Dentre os itens interceptados, encontravam-se medicamentos injetáveis de venda controlada, canetas emagrecedoras com substâncias como tirzepatida e retatrutida, além de ácido hialurônico, toxina botulínica, peptídeos e suplementos alimentares, todos transportados de maneira completamente inadequada.
Para além da retenção dos produtos, a transportadora será administrativamente responsabilizada e pode ser alvo de sanções estabelecidas no Código Sanitário Estadual, devido a falhas em seus mecanismos de controle internos que deveriam identificar e bloquear o transporte de mercadorias ilícitas.
Conforme declarado pelo fiscal sanitário encarregado da área jurídica da Vigilância Sanitária Estadual, a constatação inicial realizada pela fiscalização fazendária evidencia a necessidade de as empresas de transporte aprimorarem seus protocolos internos de segurança.
Um aspecto adicional que se destacou na operação foi o confisco de 129 cigarros eletrônicos e essências líquidas. A fabricação, comercialização, distribuição, transporte e publicidade desses produtos permanecem proibidos no Brasil, em conformidade com a resolução RDC nº 855/2024 da Agência Nacional de Vigilância Sanitária.
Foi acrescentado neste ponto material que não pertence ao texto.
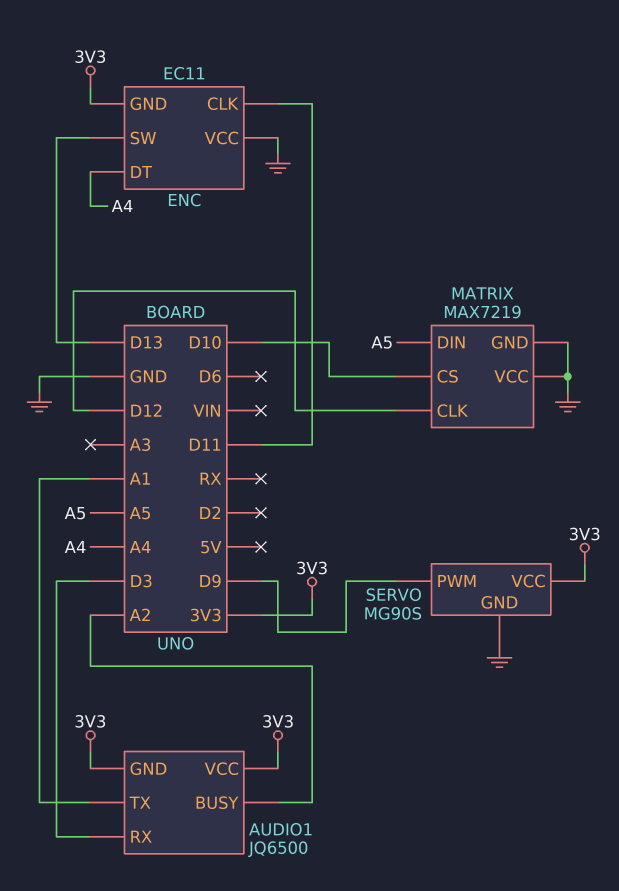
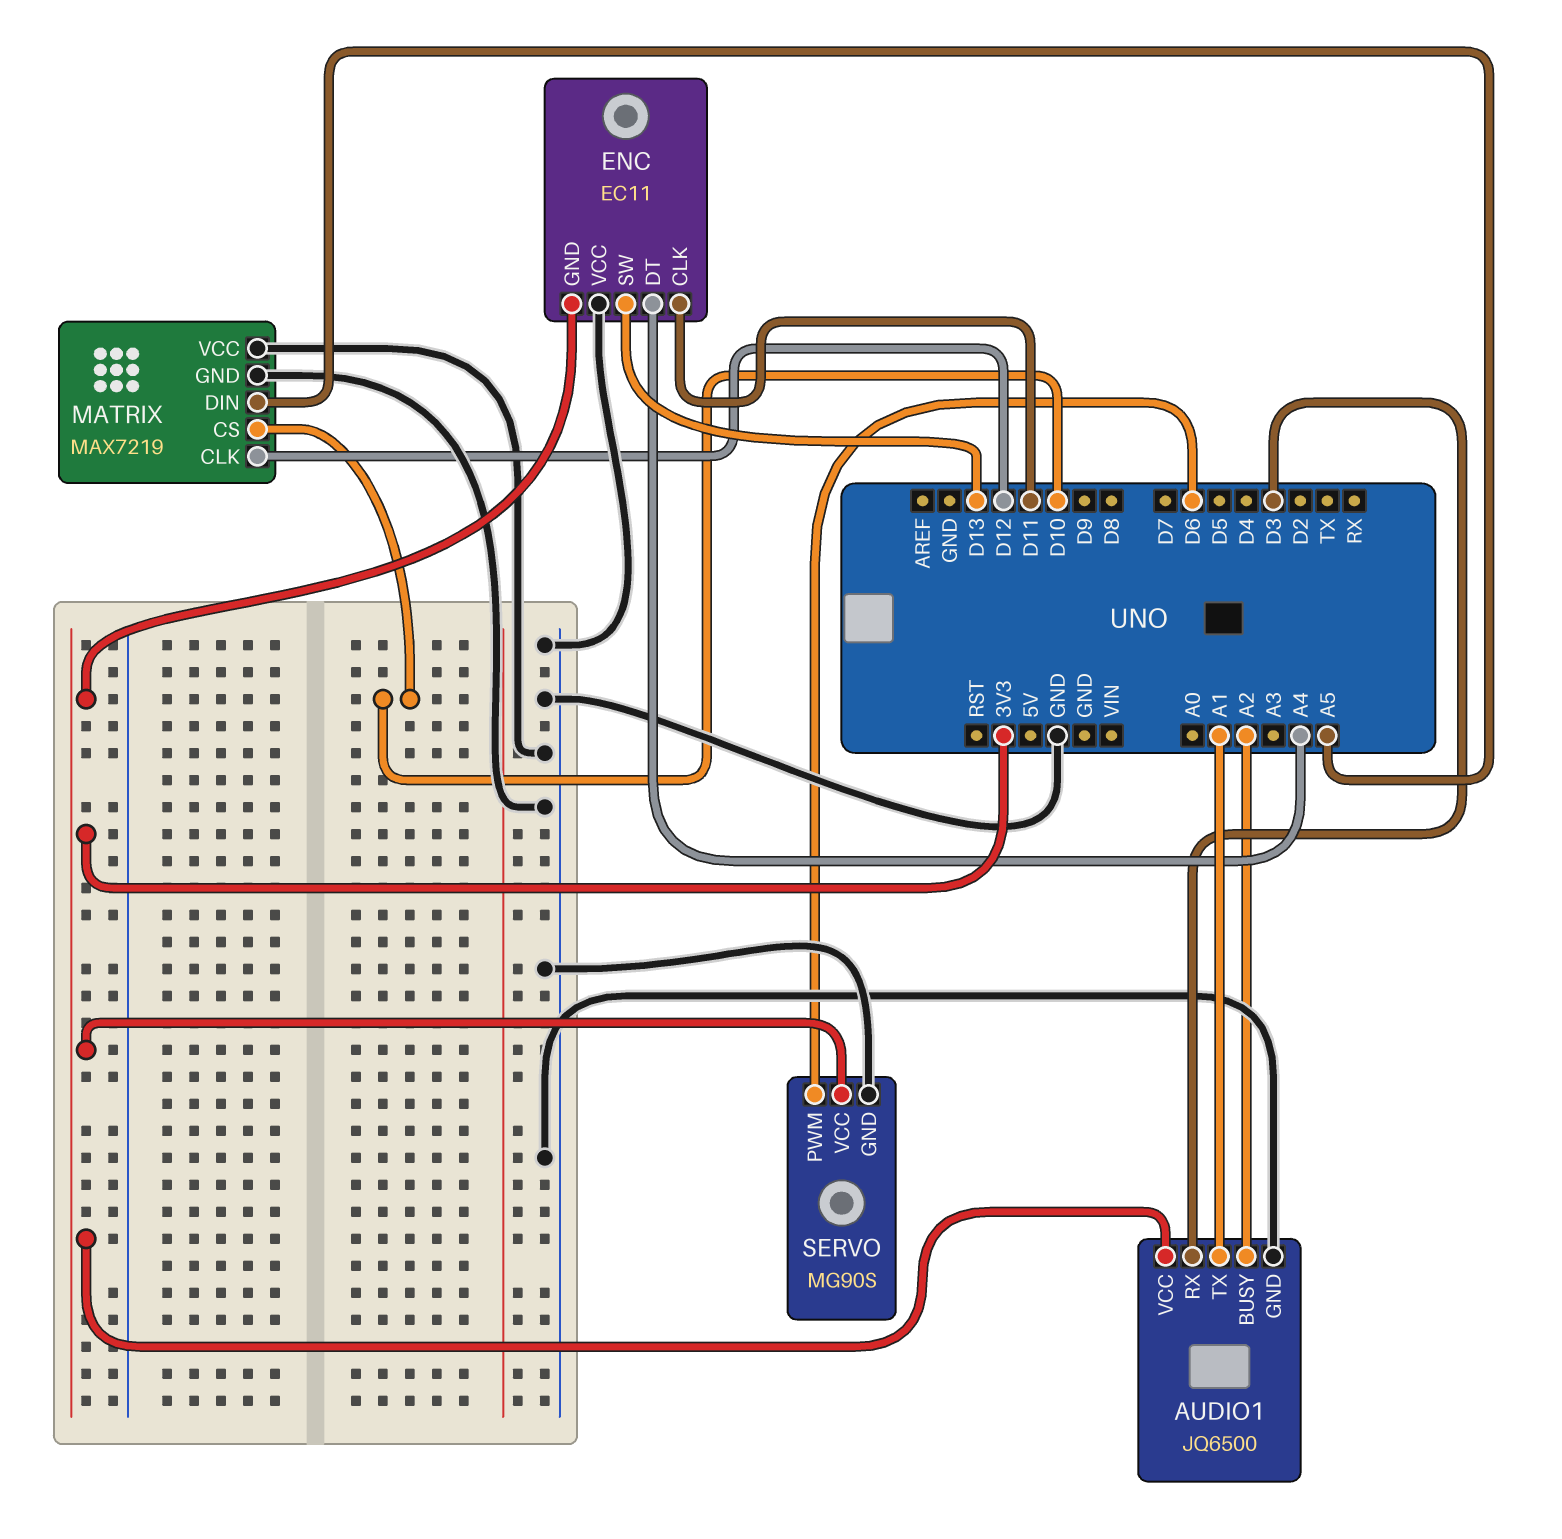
AUDIO1 pin GND: 3V3 -> GND
SERVO pin PWM: D9 -> D6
Com esta recente intervenção, a quantidade de produtos fumígenos ilegais retirados do mercado no âmbito da Operação Visa Protege já excede 500 unidades apreendidas em Mato Grosso do Sul. Especialistas enfatizam que os perigos associados a esses medicamentos se estendem para além da mera falta de registro sanitário.
De acordo com os técnicos da Vigilância Sanitária, muitos dos itens confiscados não possuem sequer autorização legal em seus países de origem, gerando suspeitas de adulteração, falsificação e total ausência de controle técnico de segurança. A inquietude é particularmente elevada no caso das "canetas emagrecedoras", que têm apresentado um aumento notável na demanda em mercados clandestinos e redes ilegais.
A endocrinologista Bianca Paraguassu, que representa a Sociedade Brasileira de Endocrinologia e Metabologia em Mato Grosso do Sul, adverte que a aquisição desses medicamentos fora dos canais permitidos pode ocasionar sérias consequências.
Conforme a especialista, produtos comprados de forma ilegal podem conter substâncias adulteradas, ser armazenados inadequadamente e ter uma composição distinta da que é informada nas embalagens, colocando a saúde dos pacientes em risco direto.
Entre as possíveis complicações estão náuseas severas, vômitos intensos, desidratação, pancreatite, lesões renais, disfunções na vesícula e uma perda acelerada de massa muscular e óssea. A Vigilância Sanitária reiterou que medicamentos deste tipo somente podem ser comercializados em locais autorizados, com suporte farmacêutico e, quando exigido, com receita médica.
Em virtude da seriedade das irregularidades detectadas, todos os produtos apreendidos serão submetidos à inutilização imediata, em conformidade com a legislação sanitária atual. Denúncias sobre a venda irregular de medicamentos, cigarros eletrônicos e outros produtos ilícitos podem ser efetuadas diretamente através da Ouvidoria Nacional do SUS, pelo telefone 136.
A operação em questão sublinha o intensificado combate das autoridades contra a proliferação do comércio clandestino de produtos que representam graves ameaças à saúde pública em todo o território nacional.